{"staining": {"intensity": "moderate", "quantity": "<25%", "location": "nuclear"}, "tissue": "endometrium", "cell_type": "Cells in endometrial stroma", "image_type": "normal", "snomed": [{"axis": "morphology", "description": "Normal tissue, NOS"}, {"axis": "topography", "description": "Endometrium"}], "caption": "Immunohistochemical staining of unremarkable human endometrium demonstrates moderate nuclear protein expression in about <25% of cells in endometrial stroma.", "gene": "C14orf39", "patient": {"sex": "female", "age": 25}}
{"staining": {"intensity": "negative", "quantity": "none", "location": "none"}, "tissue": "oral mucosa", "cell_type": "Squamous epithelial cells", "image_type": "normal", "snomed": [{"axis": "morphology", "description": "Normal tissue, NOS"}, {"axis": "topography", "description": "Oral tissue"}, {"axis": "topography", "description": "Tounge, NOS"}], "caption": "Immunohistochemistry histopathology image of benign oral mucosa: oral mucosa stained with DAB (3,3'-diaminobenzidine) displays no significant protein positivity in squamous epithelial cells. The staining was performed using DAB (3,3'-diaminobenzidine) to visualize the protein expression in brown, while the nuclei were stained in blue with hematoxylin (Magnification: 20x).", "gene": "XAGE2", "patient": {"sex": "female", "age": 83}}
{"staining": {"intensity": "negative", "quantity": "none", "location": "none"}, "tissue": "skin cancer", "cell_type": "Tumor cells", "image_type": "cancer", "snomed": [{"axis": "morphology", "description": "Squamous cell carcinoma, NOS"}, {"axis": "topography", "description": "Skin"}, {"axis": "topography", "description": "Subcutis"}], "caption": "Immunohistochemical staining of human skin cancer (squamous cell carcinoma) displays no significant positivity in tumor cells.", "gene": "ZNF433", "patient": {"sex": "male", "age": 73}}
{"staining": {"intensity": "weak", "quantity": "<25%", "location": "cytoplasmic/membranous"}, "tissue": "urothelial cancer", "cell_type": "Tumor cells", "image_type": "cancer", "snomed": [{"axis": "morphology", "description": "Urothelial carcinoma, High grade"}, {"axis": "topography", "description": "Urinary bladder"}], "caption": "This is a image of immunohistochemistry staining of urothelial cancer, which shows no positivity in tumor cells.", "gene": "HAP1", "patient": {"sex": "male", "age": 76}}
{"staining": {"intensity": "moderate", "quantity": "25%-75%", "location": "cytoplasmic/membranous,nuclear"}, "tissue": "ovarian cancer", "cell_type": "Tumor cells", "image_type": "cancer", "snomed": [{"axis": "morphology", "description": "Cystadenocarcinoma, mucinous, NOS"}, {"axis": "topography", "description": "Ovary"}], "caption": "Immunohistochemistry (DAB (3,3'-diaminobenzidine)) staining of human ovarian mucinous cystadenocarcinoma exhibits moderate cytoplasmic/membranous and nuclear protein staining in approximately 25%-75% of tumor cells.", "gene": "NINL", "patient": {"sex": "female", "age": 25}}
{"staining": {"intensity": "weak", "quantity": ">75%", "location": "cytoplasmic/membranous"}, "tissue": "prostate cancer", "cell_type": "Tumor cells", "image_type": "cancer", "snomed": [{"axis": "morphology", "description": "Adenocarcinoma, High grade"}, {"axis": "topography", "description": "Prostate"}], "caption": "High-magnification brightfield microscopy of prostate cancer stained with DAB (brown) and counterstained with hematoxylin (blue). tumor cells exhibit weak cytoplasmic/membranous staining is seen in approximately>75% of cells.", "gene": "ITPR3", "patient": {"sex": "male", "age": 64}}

_ _ _ _ _

*TASK*
Retype the records above in full, matching each line exactly.

*OUTPUT OF THE EXERCISE*
{"staining": {"intensity": "moderate", "quantity": "<25%", "location": "nuclear"}, "tissue": "endometrium", "cell_type": "Cells in endometrial stroma", "image_type": "normal", "snomed": [{"axis": "morphology", "description": "Normal tissue, NOS"}, {"axis": "topography", "description": "Endometrium"}], "caption": "Immunohistochemical staining of unremarkable human endometrium demonstrates moderate nuclear protein expression in about <25% of cells in endometrial stroma.", "gene": "C14orf39", "patient": {"sex": "female", "age": 25}}
{"staining": {"intensity": "negative", "quantity": "none", "location": "none"}, "tissue": "oral mucosa", "cell_type": "Squamous epithelial cells", "image_type": "normal", "snomed": [{"axis": "morphology", "description": "Normal tissue, NOS"}, {"axis": "topography", "description": "Oral tissue"}, {"axis": "topography", "description": "Tounge, NOS"}], "caption": "Immunohistochemistry histopathology image of benign oral mucosa: oral mucosa stained with DAB (3,3'-diaminobenzidine) displays no significant protein positivity in squamous epithelial cells. The staining was performed using DAB (3,3'-diaminobenzidine) to visualize the protein expression in brown, while the nuclei were stained in blue with hematoxylin (Magnification: 20x).", "gene": "XAGE2", "patient": {"sex": "female", "age": 83}}
{"staining": {"intensity": "negative", "quantity": "none", "location": "none"}, "tissue": "skin cancer", "cell_type": "Tumor cells", "image_type": "cancer", "snomed": [{"axis": "morphology", "description": "Squamous cell carcinoma, NOS"}, {"axis": "topography", "description": "Skin"}, {"axis": "topography", "description": "Subcutis"}], "caption": "Immunohistochemical staining of human skin cancer (squamous cell carcinoma) displays no significant positivity in tumor cells.", "gene": "ZNF433", "patient": {"sex": "male", "age": 73}}
{"staining": {"intensity": "weak", "quantity": "<25%", "location": "cytoplasmic/membranous"}, "tissue": "urothelial cancer", "cell_type": "Tumor cells", "image_type": "cancer", "snomed": [{"axis": "morphology", "description": "Urothelial carcinoma, High grade"}, {"axis": "topography", "description": "Urinary bladder"}], "caption": "This is a image of immunohistochemistry staining of urothelial cancer, which shows no positivity in tumor cells.", "gene": "HAP1", "patient": {"sex": "male", "age": 76}}
{"staining": {"intensity": "moderate", "quantity": "25%-75%", "location": "cytoplasmic/membranous,nuclear"}, "tissue": "ovarian cancer", "cell_type": "Tumor cells", "image_type": "cancer", "snomed": [{"axis": "morphology", "description": "Cystadenocarcinoma, mucinous, NOS"}, {"axis": "topography", "description": "Ovary"}], "caption": "Immunohistochemistry (DAB (3,3'-diaminobenzidine)) staining of human ovarian mucinous cystadenocarcinoma exhibits moderate cytoplasmic/membranous and nuclear protein staining in approximately 25%-75% of tumor cells.", "gene": "NINL", "patient": {"sex": "female", "age": 25}}
{"staining": {"intensity": "weak", "quantity": ">75%", "location": "cytoplasmic/membranous"}, "tissue": "prostate cancer", "cell_type": "Tumor cells", "image_type": "cancer", "snomed": [{"axis": "morphology", "description": "Adenocarcinoma, High grade"}, {"axis": "topography", "description": "Prostate"}], "caption": "High-magnification brightfield microscopy of prostate cancer stained with DAB (brown) and counterstained with hematoxylin (blue). tumor cells exhibit weak cytoplasmic/membranous staining is seen in approximately>75% of cells.", "gene": "ITPR3", "patient": {"sex": "male", "age": 64}}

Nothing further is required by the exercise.